→ LIST OF TASKS:
1 - Please reproduce a passage from the tornado article word for word, beginning at the words "Under brilliant blue" and stopping after "also hit there.".
2 - Write the next part of the tornado article, picking up right after its final sentence.

** START OF DOCUMENT TEXT **

Epsom – July 25, 2008 – The deadly winds, swirling black clouds and torrential rains of Thursday gave way to chain saws and portable power generators Friday as determined residents and work crews fought their way through a 20-mile swath of fallen trees and damaged homes.
Under brilliant blue skies that belied the terror of less than 24 hours earlier, chain saw crews continued clearing roads, making paths to fallen power lines and helping residents remove huge trees from atop homes.
Based on the damage, the National Weather Service confirmed that a tornado with winds in the 111-135 mph range hit nine towns, moving from Deerfield, where it killed a woman in her home, to Epsom, Barnstead and Alton. It then ripped through New Durham, Wolfeboro, Ossipee, Effingham and Freedom. The governor’s office said officials still were examining damage in Pittsfield to see if the twister also hit there.

** END OF DOCUMENT TEXT **
** START OF RECORD EXTRACTS **

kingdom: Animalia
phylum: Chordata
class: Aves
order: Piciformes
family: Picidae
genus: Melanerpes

** END OF RECORD EXTRACTS **

→ RESULTS FOR EACH TASK:
1 -
Under brilliant blue skies that belied the terror of less than 24 hours earlier, chain saw crews continued clearing roads, making paths to fallen power lines and helping residents remove huge trees from atop homes.
Based on the damage, the National Weather Service confirmed that a tornado with winds in the 111-135 mph range hit nine towns, moving from Deerfield, where it killed a woman in her home, to Epsom, Barnstead and Alton. It then ripped through New Durham, Wolfeboro, Ossipee, Effingham and Freedom. The governor’s office said officials still were examining damage in Pittsfield to see if the twister also hit there.

2 -
The tornado obliterated a home in Northfield Lake in Deerfield, trapping Brenda Stevens, 57, and her 3-month-old grandson between the collapsed first and second stories. She was dead at the scene, but officials said the infant was protected by being in a void. Deerfield Fire Chief Mark Tibbetts said Brenda Stevens’ husband, Harley, had headed downstairs a little before noon Thursday because he was worried by the heavy rain and black clouds rolling in.
“No more than he got downstairs and it started throwing him from side to side and rotating him around the house,” Tibbetts said.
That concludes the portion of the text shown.